Problem:
From the line with "Identify the document" to the final line of the records, every line is to be duplicated exactly, both of those lines included.

Extracted records:
···

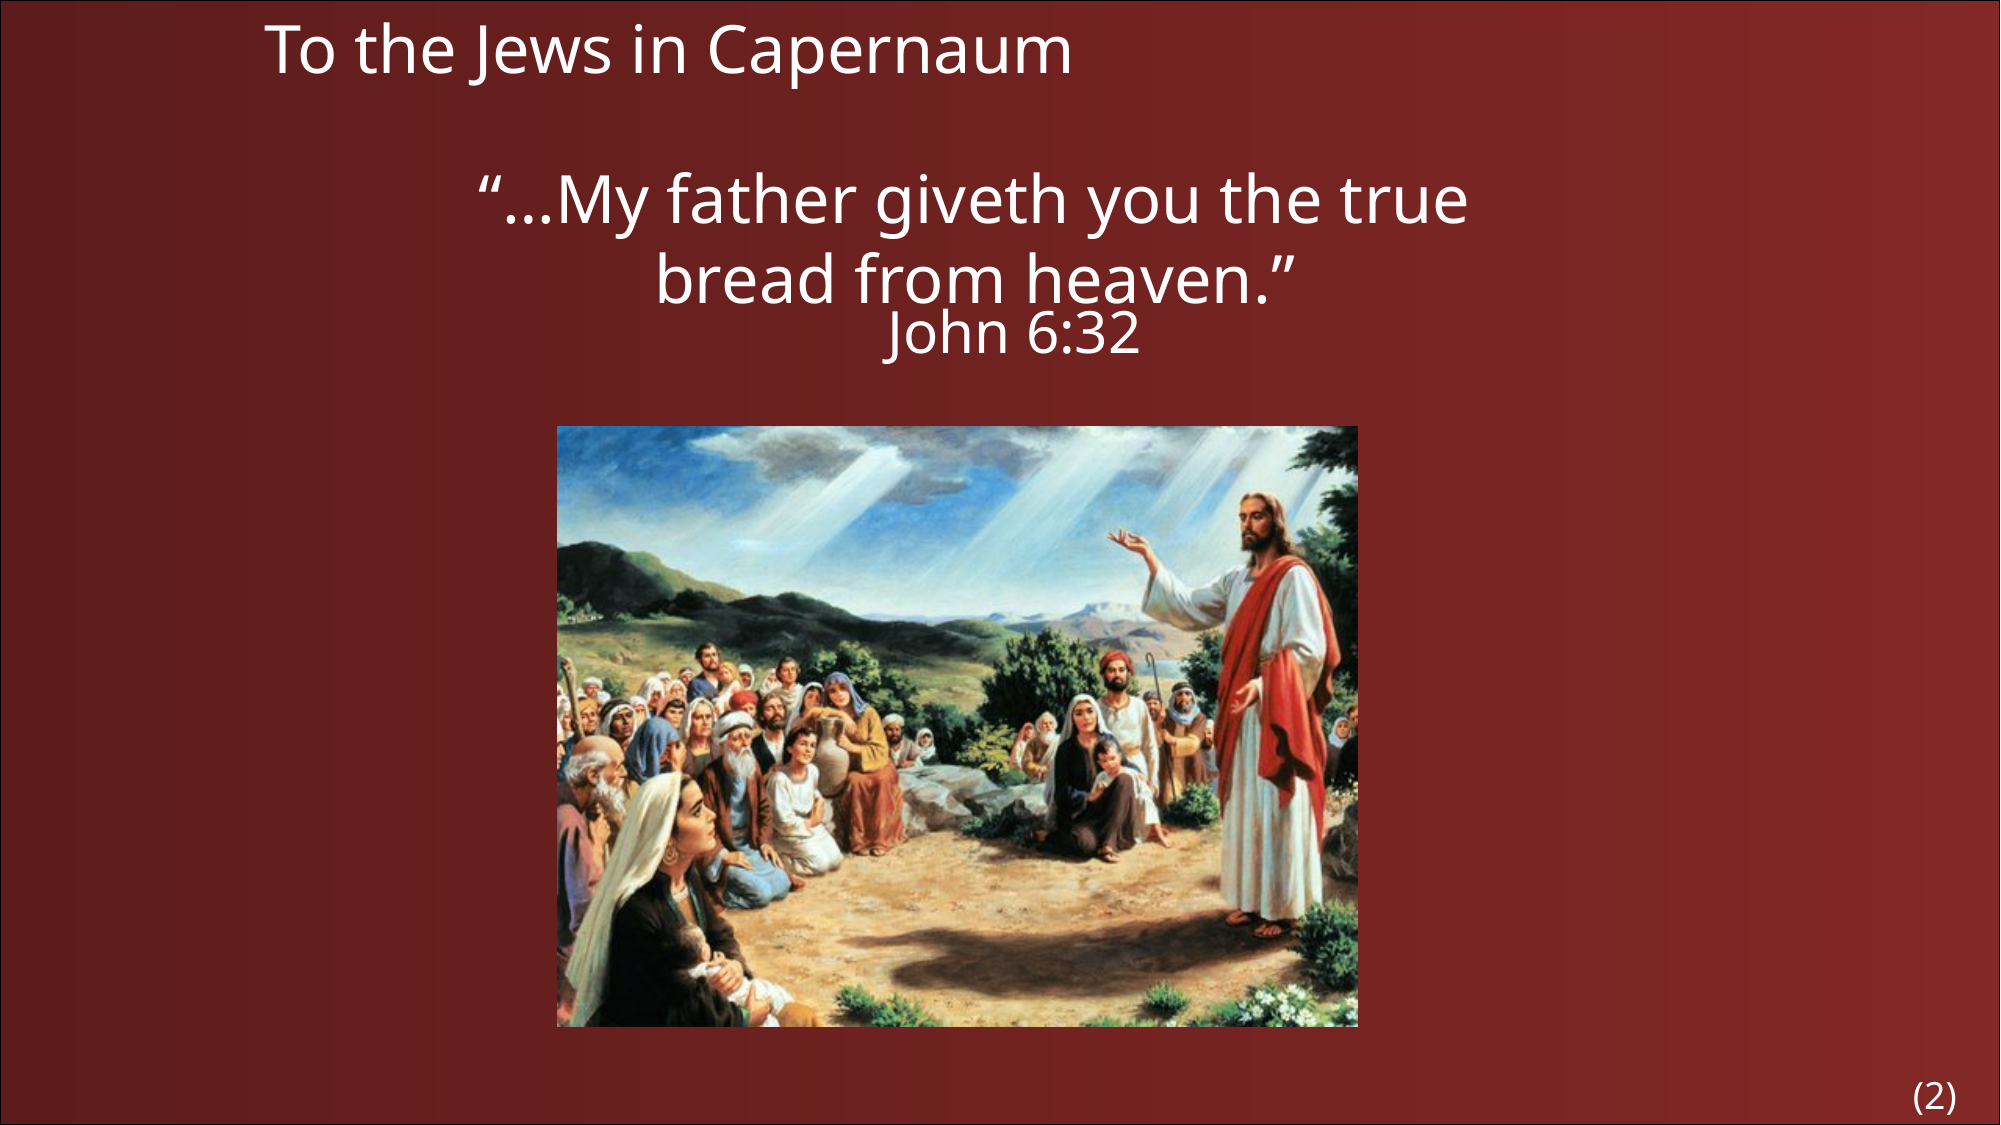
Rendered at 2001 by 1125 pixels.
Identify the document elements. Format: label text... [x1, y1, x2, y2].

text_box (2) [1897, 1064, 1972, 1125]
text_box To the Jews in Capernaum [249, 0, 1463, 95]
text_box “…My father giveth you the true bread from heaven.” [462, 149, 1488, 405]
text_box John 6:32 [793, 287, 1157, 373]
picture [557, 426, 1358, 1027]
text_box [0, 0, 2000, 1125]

···

Solution to this problem:
Identify the document elements. Format: label text... [x1, y1, x2, y2].

text_box (2) [1897, 1064, 1972, 1125]
text_box To the Jews in Capernaum [249, 0, 1463, 95]
text_box “…My father giveth you the true bread from heaven.” [462, 149, 1488, 405]
text_box John 6:32 [793, 287, 1157, 373]
picture [557, 426, 1358, 1027]
text_box [0, 0, 2000, 1125]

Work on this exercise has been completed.